La ministre de l’Agriculture, Lana Popham, a déclaré dans un communiqué que la grippe aviaire a un «lourd impact émotionnel» sur les éleveurs de volaille.

«Les éleveurs de volaille de la Colombie-Britannique sont incroyablement résilients, et j’ai vu de mes propres yeux comment ils s’unissent pour se soutenir mutuellement pendant ces temps difficiles», a-t-elle raconté.

Derek Janzen possède une ferme avicole à Langley, en Colombie-Britannique, et dit être «très préoccupé» par la propagation de la grippe aviaire dans les fermes «comme un feu de forêt» cette année.

M. Janzen a affirmé qu’il était toujours hanté par l’abattage de tout son troupeau de 236 000 oiseaux en décembre 2022. Il a mis en place un confinement dans sa ferme, en gardant les portes fermées et en minimisant toute circulation.

«Nous avons essentiellement des camions d’alimentation qui viennent dans la cour pour livrer la nourriture et un camion d’œufs qui vient ramasser les œufs.

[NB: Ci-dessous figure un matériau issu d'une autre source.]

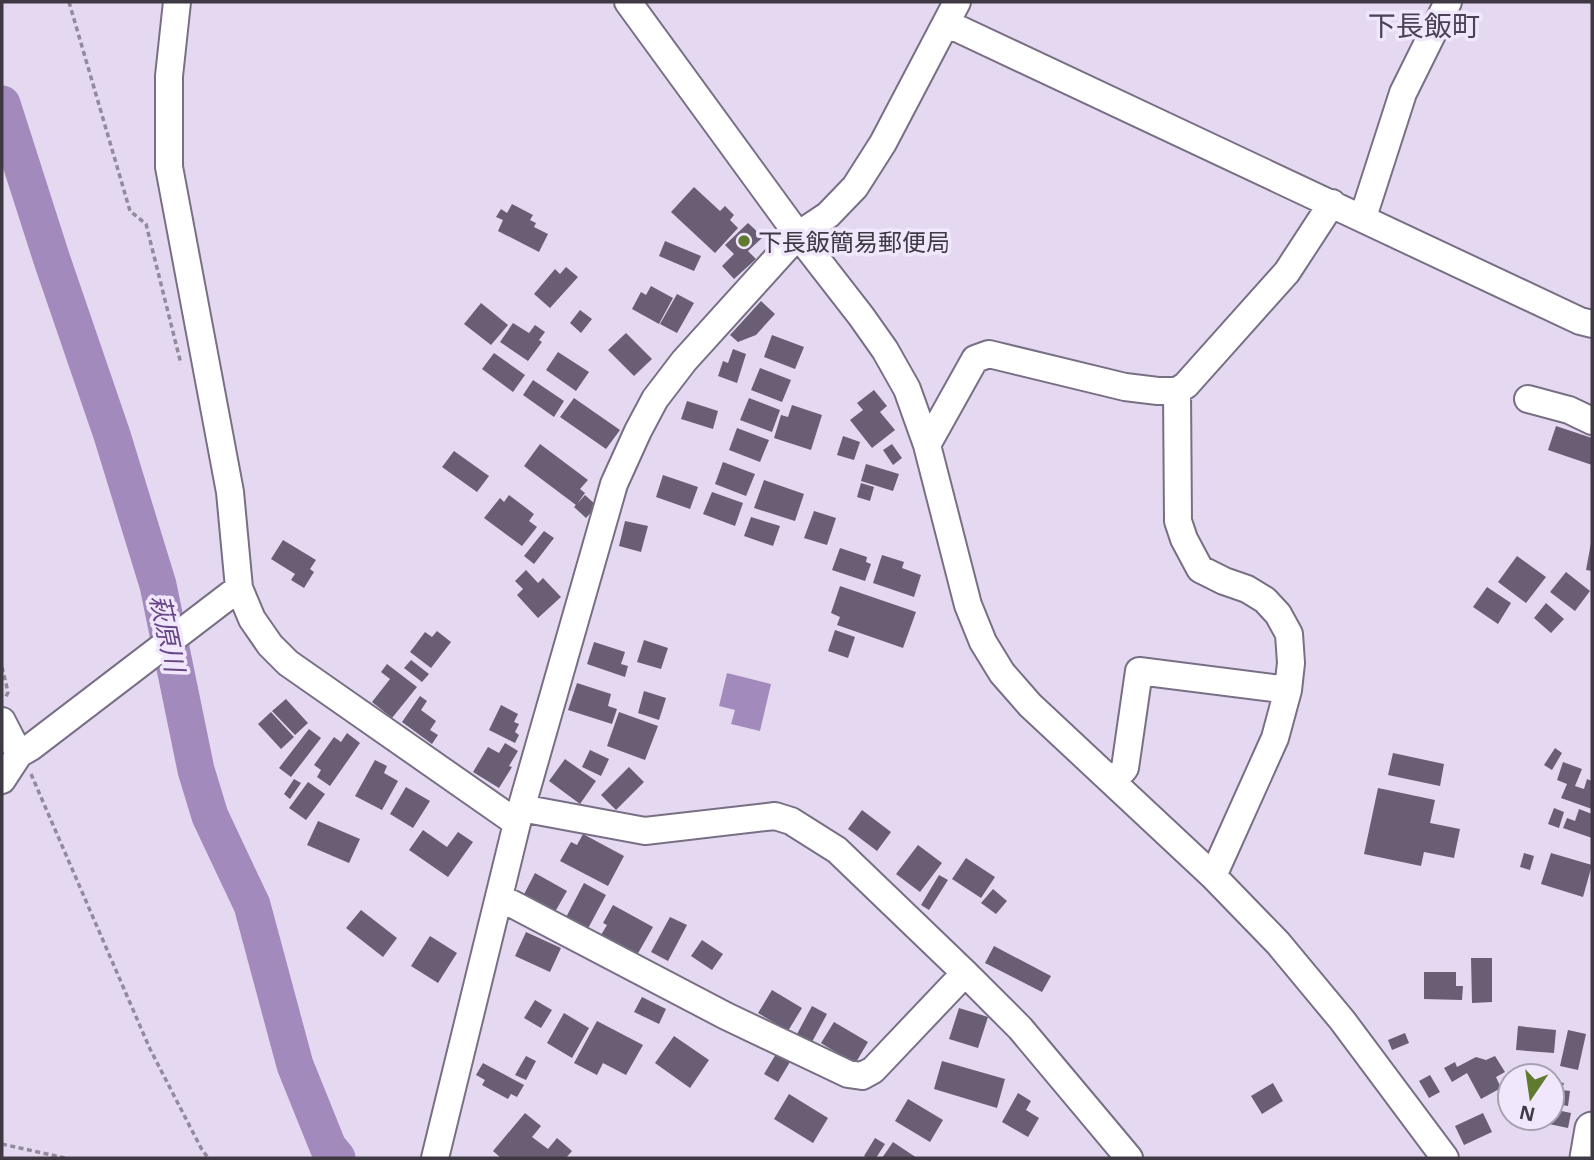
<svg xmlns="http://www.w3.org/2000/svg" width="1594" height="1160" font-family="'Noto Sans','Noto Sans JP',sans-serif">
	<style>
		.water { fill: #a38abd }
		.lines { fill: none; stroke-linecap: round; stroke-linejoin: round }
		.river { stroke: #a38abd; stroke-width: 37 }
		.building { fill: #695e74 }
		.minor-casing { stroke: #796f85; stroke-width: 30 }
		.major-casing { stroke: #796f85; stroke-width: 37 }
		.path { stroke: #938a9c; stroke-width: 3.5; stroke-dasharray: 5 3.5; stroke-linecap: butt }
		.minor { stroke: #fff; stroke-width: 26 }
		.major { stroke: #fff; stroke-width: 33 }
		.poi-dot { fill: #607b2f; stroke: #f1e7fc; stroke-width: 2.5 }
		.labels { text-anchor: middle; dominant-baseline: central; stroke-width: 7; stroke-linejoin: round; paint-order: stroke }
		.poi-label { font-size: 24px; fill: #3e3943; stroke: #f1e7fc; text-anchor: start }
		.water-label { font-size: 26px; font-style: italic; fill: #674586; stroke: #f1e7fc }
		.quarter-label { font-size: 28px; fill: #4c4257; stroke: #f1e7fc }
	</style>
	<rect width="100%" height="100%" fill="#e5d9f2"/>
	<path class="water" d="M727,673l44,11 -11,47 -29,-7 4,-14 -16,-4z"/>
	<g class="lines">
		<path class="river" d="M2,104l49,153 61,178 46,150 38,185 14,46 42,89 43,160 33,82 9,11"/>
	</g>
	<path class="building" d="M694,187l26,24 5,-5 9,9 -4,5 8,8 -23,25 -44,-41z
		M512,204l21,11 -3,5 6,3 -2,4 14,7 -9,18 -41,-21 5,-11 -7,-3 5,-8 6,4z
		M748,223l15,14 -15,14 8,8 -22,20 -12,-13 12,-12 -9,-9z
		M665,241l36,15 -7,15 -35,-15z
		M566,267l12,10 -28,31 -16,-14 21,-25 5,5z
		M651,286l22,12 -14,26 -27,-15 9,-17 5,3z
		M677,294l17,9 -17,30 -17,-9z
		M761,301l14,13 -19,21 -18,7 -8,-7z
		M481,303l27,22 -17,20 -27,-21z
		M580,310l12,9 -11,14 -11,-10z
		M513,323l16,10 6,-8 10,7 -6,8 3,2 -14,19 -28,-19z
		M626,333l26,26 -18,17 -26,-26z
		M772,335l32,12 -9,22 -31,-12z
		M733,349l13,5 -9,29 -19,-7 5,-15 5,2z
		M558,352l31,20 -13,19 -30,-21z
		M494,353l31,22 -12,17 -31,-23z
		M760,368l31,12 -9,22 -31,-12z
		M533,380l31,21 -10,16 -31,-22z
		M874,390l13,16 -7,6 15,18 -23,18 -22,-28 13,-10 -6,-7z
		M574,398l46,32 -14,19 -46,-32z
		M749,398l31,12 -8,22 -32,-12z
		M687,401l31,10 -5,18 -32,-10z
		M792,405l30,10 -11,35 -37,-12 7,-23 7,2z
		M1556,426l36,12v27l-44,-15z
		M737,428l32,12 -9,22 -31,-12z
		M843,436l17,6 -6,18 -17,-5z
		M540,444l48,36 -8,9 5,4 -9,12 -52,-39z
		M892,444l10,14 -9,7 -10,-15z
		M454,451l35,25 -12,16 -35,-25z
		M723,462l32,12 -9,22 -31,-12z
		M866,464l33,10 -6,17 -32,-10z
		M663,475l35,12 -8,22 -34,-12z
		M764,480l40,14 -9,27 -41,-13z
		M861,483l13,4 -4,14 -13,-4z
		M712,492l31,11 -8,23 -32,-12z
		M509,495l25,19 -5,7 8,6 -15,19 -38,-28 16,-20 4,4z
		M585,495l12,11 -11,12 -12,-11z
		M814,511l22,7 -9,27 -23,-7z
		M751,517l29,9 -7,20 -29,-10z
		M625,521l23,5 -7,26 -22,-6z
		M544,531l10,7 -20,26 -10,-8z
		M283,540l33,20 -6,9 4,3 -10,16 -13,-8 4,-6 -24,-15z
		M1591,543h1v28l-6,-1z
		M840,548l27,9 -1,5 5,2 -6,17 -33,-11z
		M882,555l22,7 -2,6 19,7 -7,22 -41,-14z
		M1517,556l29,21 -20,26 -28,-21z
		M526,570l12,13 5,-5 18,19 -23,21 -21,-23 6,-6 -8,-8z
		M1566,572l24,19 -15,20 -25,-19z
		M840,586l76,26 -13,36 -66,-23 3,-8 -9,-4z
		M1487,587l24,16 -13,21 -25,-17z
		M1546,603l18,16 -13,14 -17,-15z
		M835,630l20,7 -7,21 -20,-7z
		M437,631l14,11 -20,26 -21,-16 15,-20 7,5z
		M644,640l24,8 -7,21 -24,-7z
		M594,642l31,10 -4,12 7,2 -3,11 -38,-13z
		M411,660l18,14 -7,8 -18,-14z
		M387,664l30,23 -25,31 -20,-16 18,-23 -9,-7z
		M577,683l34,11 -3,12 9,3 -5,15 -44,-14z
		M644,691l22,7 -7,22 -21,-7z
		M420,696l7,5 -6,9 15,11 -6,9 8,5 -6,9 -30,-22z
		M286,699l22,24 -13,12 -23,-24z
		M501,705l17,9 -4,8 5,2 -4,8 4,3 -4,8 -26,-13z
		M271,712l23,25 -13,12 -23,-25z
		M619,712l39,14 -13,34 -38,-14z
		M309,729l12,9 -30,39 -12,-9z
		M347,733l13,10 -30,43 -13,-9 4,-7 -7,-5 20,-28 7,5z
		M505,743l13,8 -9,15 3,1 -13,21 -26,-16 15,-25 11,6z
		M1555,748l7,5 -10,17 -8,-5z
		M590,750l19,9 -8,17 -19,-9z
		M1393,753l51,11 -4,22 -52,-11z
		M565,759l31,22 -16,23 -31,-23z
		M375,760l12,6 -3,7 14,8 -16,29 -27,-14z
		M1563,762l19,7 -7,17 9,3 3,-10 5,2v28l-31,-11 6,-14 -10,-4z
		M629,767l15,15 -28,28 -15,-15z
		M294,779l7,4 -11,16 -6,-5z
		M308,782l17,12 -19,26 -17,-12z
		M406,787l24,14 -17,27 -23,-14z
		M1378,788l57,12 -5,23 30,6 -6,29 -30,-6 -3,14 -57,-12z
		M1554,808l10,4 -5,16 -11,-4z
		M1579,809l13,5v24l-29,-10 4,-10 8,3z
		M862,810l29,22 -14,19 -29,-22z
		M318,821l42,18 -11,24 -42,-18z
		M423,830l24,17 11,-15 15,10 -25,35 -39,-27z
		M583,834l41,22 -16,30 -48,-25 11,-19 6,3z
		M918,845l24,18 -22,29 -24,-18z
		M1524,853l10,3 -4,14 -10,-3z
		M1551,853l41,12 -9,32 -42,-13z
		M966,858l29,19 -14,21 -29,-19z
		M535,873l32,18 -15,26 -31,-17z
		M939,875l9,5 -19,30 -8,-5z
		M584,883l22,12 -21,39 -22,-11z
		M993,889l14,12 -11,13 -15,-11z
		M613,905l40,22 -16,28 -36,-20 6,-10 -4,-2z
		M361,910l36,28 -14,19 -37,-29z
		M670,917l17,8 -19,36 -17,-9z
		M526,932l35,16 -11,24 -35,-16z
		M430,936l27,17 -19,30 -27,-17z
		M702,940l21,14 -11,16 -21,-14z
		M994,946l57,30 -9,16 -57,-29z
		M1471,958h21v44l-20,1z
		M1424,972h32v14h7l-1,14 -38,-1z
		M772,990l30,18 -14,23 -30,-18z
		M642,997l24,12 -7,15 -25,-12z
		M535,1000l17,10 -11,18 -17,-10z
		M812,1006l15,8 -15,28 -15,-8z
		M959,1008l29,9 -10,31 -29,-9z
		M564,1013l25,15 -17,30 -25,-15z
		M597,1021l46,24 -17,30 -23,-12 -6,12 -23,-12z
		M834,1022l34,20 -13,22 -34,-21z
		M1518,1026l38,4 -2,23 -38,-3z
		M1568,1030l18,4 -8,36 -18,-4z
		M1405,1033l4,10 -17,7 -4,-10z
		M674,1036l35,24 -19,28 -35,-25z
		M776,1054l14,8 -12,20 -14,-8z
		M526,1056l10,5 -10,19 -11,-5z
		M1495,1056l10,16 -9,5 5,11 -20,11 -14,-26 -15,9 -8,-14 11,-6 2,5 19,-10 10,3z
		M942,1061l63,18 -8,29 -63,-19z
		M483,1063l41,22 -7,12 -6,-3 -3,5 -26,-14 3,-5 -9,-5z
		M1430,1075l10,17 -11,6 -10,-17z
		M1552,1081l12,2 -2,7 8,1 -2,15 -16,-3z
		M1273,1083l10,18 -21,13 -11,-18z
		M1018,1093l13,8 -5,9 13,8 -11,19 -26,-15z
		M789,1094l39,24 -15,25 -39,-24z
		M908,1099l35,21 -13,22 -35,-21z
		M1552,1109l19,4 -3,15 -38,-8 1,-2h21z
		M525,1113l16,13 -9,11 16,12 9,-11 15,13 -6,7h-65l-8,-7z
		M1483,1113l9,19 -28,13 -9,-19z
		M875,1138l10,6 -9,14h-9l-3,-2z
		M893,1142l24,16h-35z"/>
	<g class="lines">
		<defs>
			<path id="minor" d="M177,2l-8,74v91l61,325 9,96 13,31 18,26 18,18 229,160
				M628,2l170,233 63,81 24,34 22,39 20,56 41,160 15,37 19,31 28,32 183,171 65,67 64,77 103,138
				M946,23l634,298 12,3
				M1363,217l40,-124 45,-91
				M1177,391l1,130 6,18 16,30 24,12 23,8 18,11 13,14 11,20 2,29 -3,27 -13,48 -62,138
				M1528,399l41,11 23,11
				M927,445l48,-86 14,-5 136,33 33,4h19l9,-6 101,-113 45,-69
				M2,721l17,33
				M2,780l17,-26 12,-7 208,-159
				M1113,782l12,-14 14,-97 149,19
				M521,808l124,23 130,-15 16,5 46,29 128,123 55,55 109,130
				M499,897l227,119 122,58 14,2 11,-6 92,-97
				M435,1158l82,-335 97,-339 24,-53 17,-32 29,-38 114,-126 30,-20 27,-28 28,-44 74,-141"/>
			<path id="major" d="M1587,1158l5,-29"/>
		</defs>
		<use href="#minor" class="minor-casing"/>
		<use href="#major" class="major-casing"/>
		<path class="path" d="M69,2l61,209 16,13 35,140
			M2,667l6,25 -3,7
			M31,774l119,275 51,99 7,10
			M2,1144l63,14"/>
		<use href="#minor" class="minor"/>
		<use href="#major" class="major"/>
	</g>
	<circle class="poi-dot" cx="744" cy="241" r="7"/>
	<g class="labels">
		<g class="poi-label">
			<text x="758" y="241">下長飯簡易郵便局</text>
		</g>
		<g class="water-label">
			<text transform="translate(168 633) rotate(78)">萩原川</text>
		</g>
		<g class="quarter-label">
			<text x="1424" y="25">下長飯町</text>
		</g>
	</g>
	<rect width="1594" height="1160" fill="none" stroke="#3e3943" stroke-width="7"/>
	<g transform="translate(1531 1097) rotate(193)"><circle r="33" fill="#f1e7fc" stroke="#a9a1b2" stroke-width="2"/>
	<path d="M0-5L12 26L0 18L-12 26Z" fill="#607b2f"/>
	<text y="-10" font-size="19" font-weight="bold" text-anchor="middle" fill="#3e3943">N</text>
	</g>
</svg>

Et à part cela, nous n’avons pas trop de circulation», a-t-il précisé.

Lui et ses travailleurs utilisent des combinaisons de protection individuelle, des bottes, des gants et des masques de type N95 appropriés lorsqu’ils sont à la ferme, a-t-il indiqué.

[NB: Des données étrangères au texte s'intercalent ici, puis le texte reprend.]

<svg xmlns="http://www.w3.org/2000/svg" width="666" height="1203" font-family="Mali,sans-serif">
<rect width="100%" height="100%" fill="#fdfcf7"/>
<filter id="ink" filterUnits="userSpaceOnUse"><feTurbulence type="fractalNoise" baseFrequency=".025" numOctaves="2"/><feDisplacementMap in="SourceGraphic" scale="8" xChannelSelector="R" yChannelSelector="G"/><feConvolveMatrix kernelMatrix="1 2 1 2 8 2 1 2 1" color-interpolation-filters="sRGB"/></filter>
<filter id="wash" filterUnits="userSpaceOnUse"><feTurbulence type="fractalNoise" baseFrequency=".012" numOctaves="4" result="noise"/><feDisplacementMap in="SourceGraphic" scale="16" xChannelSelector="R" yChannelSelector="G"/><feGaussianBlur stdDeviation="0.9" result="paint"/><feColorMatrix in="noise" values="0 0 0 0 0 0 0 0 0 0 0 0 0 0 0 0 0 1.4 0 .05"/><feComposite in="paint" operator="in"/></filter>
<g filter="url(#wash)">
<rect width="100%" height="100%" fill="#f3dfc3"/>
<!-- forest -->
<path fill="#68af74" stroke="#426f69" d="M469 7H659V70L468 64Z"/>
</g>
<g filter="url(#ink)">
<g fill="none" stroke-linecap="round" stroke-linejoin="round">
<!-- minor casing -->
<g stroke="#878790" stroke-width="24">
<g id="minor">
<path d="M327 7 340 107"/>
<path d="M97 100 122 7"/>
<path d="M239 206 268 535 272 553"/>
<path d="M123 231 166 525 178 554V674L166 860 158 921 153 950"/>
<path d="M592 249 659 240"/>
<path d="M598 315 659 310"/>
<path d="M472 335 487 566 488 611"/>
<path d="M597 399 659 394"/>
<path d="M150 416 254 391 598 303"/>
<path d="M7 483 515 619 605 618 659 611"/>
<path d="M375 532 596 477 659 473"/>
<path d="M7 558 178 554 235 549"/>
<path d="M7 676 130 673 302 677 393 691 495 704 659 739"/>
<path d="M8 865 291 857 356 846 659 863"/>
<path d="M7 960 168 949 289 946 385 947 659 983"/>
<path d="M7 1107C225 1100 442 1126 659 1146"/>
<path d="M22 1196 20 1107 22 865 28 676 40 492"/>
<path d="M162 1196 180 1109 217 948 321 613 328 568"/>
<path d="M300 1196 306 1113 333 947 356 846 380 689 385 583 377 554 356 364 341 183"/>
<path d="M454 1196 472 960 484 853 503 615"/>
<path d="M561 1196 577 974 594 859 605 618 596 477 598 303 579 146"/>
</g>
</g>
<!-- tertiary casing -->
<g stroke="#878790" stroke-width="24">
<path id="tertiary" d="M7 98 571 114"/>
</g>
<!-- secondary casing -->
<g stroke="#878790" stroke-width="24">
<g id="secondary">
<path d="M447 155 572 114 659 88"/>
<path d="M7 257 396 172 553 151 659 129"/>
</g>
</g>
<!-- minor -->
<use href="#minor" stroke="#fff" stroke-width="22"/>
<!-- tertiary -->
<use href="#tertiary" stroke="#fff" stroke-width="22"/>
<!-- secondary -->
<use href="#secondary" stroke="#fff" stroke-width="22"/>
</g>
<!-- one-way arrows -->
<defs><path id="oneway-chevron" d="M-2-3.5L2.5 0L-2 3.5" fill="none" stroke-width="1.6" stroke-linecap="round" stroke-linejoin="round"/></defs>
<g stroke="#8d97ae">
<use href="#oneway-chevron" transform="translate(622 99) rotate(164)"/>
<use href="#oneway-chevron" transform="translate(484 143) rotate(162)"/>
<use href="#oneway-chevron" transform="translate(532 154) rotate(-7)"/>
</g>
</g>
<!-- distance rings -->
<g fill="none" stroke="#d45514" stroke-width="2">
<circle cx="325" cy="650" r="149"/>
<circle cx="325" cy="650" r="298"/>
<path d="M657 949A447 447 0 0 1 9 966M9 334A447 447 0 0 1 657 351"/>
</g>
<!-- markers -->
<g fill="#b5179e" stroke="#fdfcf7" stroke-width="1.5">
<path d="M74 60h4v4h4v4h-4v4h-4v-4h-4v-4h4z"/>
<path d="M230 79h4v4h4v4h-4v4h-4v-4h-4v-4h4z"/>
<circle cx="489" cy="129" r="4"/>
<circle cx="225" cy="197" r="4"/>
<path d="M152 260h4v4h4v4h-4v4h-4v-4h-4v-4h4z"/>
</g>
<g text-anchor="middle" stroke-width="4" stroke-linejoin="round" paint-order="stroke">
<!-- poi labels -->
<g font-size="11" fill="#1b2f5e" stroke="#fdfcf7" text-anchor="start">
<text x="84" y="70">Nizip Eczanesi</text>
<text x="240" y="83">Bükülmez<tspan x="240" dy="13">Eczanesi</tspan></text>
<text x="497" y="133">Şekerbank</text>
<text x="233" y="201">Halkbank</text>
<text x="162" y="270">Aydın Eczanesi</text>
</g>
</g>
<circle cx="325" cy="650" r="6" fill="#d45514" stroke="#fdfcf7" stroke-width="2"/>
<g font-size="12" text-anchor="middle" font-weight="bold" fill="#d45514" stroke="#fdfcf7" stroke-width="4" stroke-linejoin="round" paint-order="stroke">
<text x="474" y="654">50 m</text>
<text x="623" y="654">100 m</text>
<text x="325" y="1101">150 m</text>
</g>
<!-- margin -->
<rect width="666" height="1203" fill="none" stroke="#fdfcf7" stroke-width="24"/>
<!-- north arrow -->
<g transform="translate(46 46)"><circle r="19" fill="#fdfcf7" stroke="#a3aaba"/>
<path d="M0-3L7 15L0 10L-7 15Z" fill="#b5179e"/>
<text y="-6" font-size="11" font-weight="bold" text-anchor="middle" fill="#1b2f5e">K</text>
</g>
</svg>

M. Siemens affirme lui aussi que l’équipement de protection est la norme dans sa ferme.

Lorsque les infections de grippe aviaire ont commencé dans la région, ils sont devenus vigilants, limitant le nombre de travailleurs sur place et faisant tout ce qu’ils pouvaient pour empêcher le virus de pénétrer dans les poulaillers, a déclaré M. Siemens. Mais ses poulets ont quand même été infectés.

Un risque pour les travailleurs

M. Siemens dit avoir laissé tous ses employés prendre deux semaines de congé pendant cette «période à haut risque», tandis qu’un sous-traitant tiers venait faire le nettoyage, ce qui lui a coûté plusieurs centaines de milliers de dollars.

«Je ne voulais pas faire subir à mes employés la tension émotionnelle que cela implique, mais je ne voulais pas non plus qu’ils aient peur de tomber malades», a-t-il indiqué.

Un adolescent est hospitalisé pour le variant H5N1 de la grippe aviaire, mais les responsables de la santé ont déclaré que l’adolescent n’avait aucun lien avec des fermes avicoles et que l’on ne savait pas comment cette personne avait contracté la maladie.

M. Siemens a confié qu’après avoir souffert de cette perte, il n’avait même pas l’énergie de s’inquiéter du risque pour sa santé.

«En tant qu’agriculteurs, nous courons généralement jusqu’au bout pour essayer de nous assurer que nos animaux restent en bonne santé», a-t-il relaté.

M. Janzen a déclaré qu’il comprenait la douleur que M. Siemens a traversée, se rappelant le jour où des camions remplis de CO2 sont arrivés pour euthanasier les oiseaux. Le superviseur lui avait alors demandé s’il pouvait éteindre les ventilateurs pour permettre au dioxyde de carbone de faire le travail.

«Et à ce moment-là, j’ai un peu perdu la tête. J’ai craqué, j’ai éteint les ventilateurs et je suis sorti de la grange. C’est incroyable. En quelques minutes, ils étaient tous partis», a-t-il confié.

Shawn Hall a déclaré que l’association travaille avec les autorités sanitaires pour minimiser les risques pour les agriculteurs et leurs travailleurs tout en surveillant activement les animaux malades.

«La volaille et les œufs que les Britanno-Colombiens achètent à l’épicerie sont élevés par des fermes de leur région, et nous nous engageons à continuer de fournir des aliments locaux», a assuré M. Hall.

Un peu d’espoir

M. Siemens a reçu des nouvelles prometteuses concernant l’approvisionnement de poussins pour janvier.

«Nous avons hâte de placer des poussins l’année prochaine et après cela, nous recommencerons à avoir des œufs, ce qui sera une journée vraiment excitante ici.»

Mais il reste encore le processus d’indemnisation à compléter avec le gouvernement, qui aidera à payer certaines factures, a-t-il déclaré.

Il dit que son grand-père, qui est arrivé au Canada il y a longtemps en tant que réfugié russe et qui a maintenant plus de 90 ans, lui donne de l’espoir et de la force.

«Nous avons déjà connu cette situation en famille et nous allons nous en sortir à nouveau», a-t-il soutenu.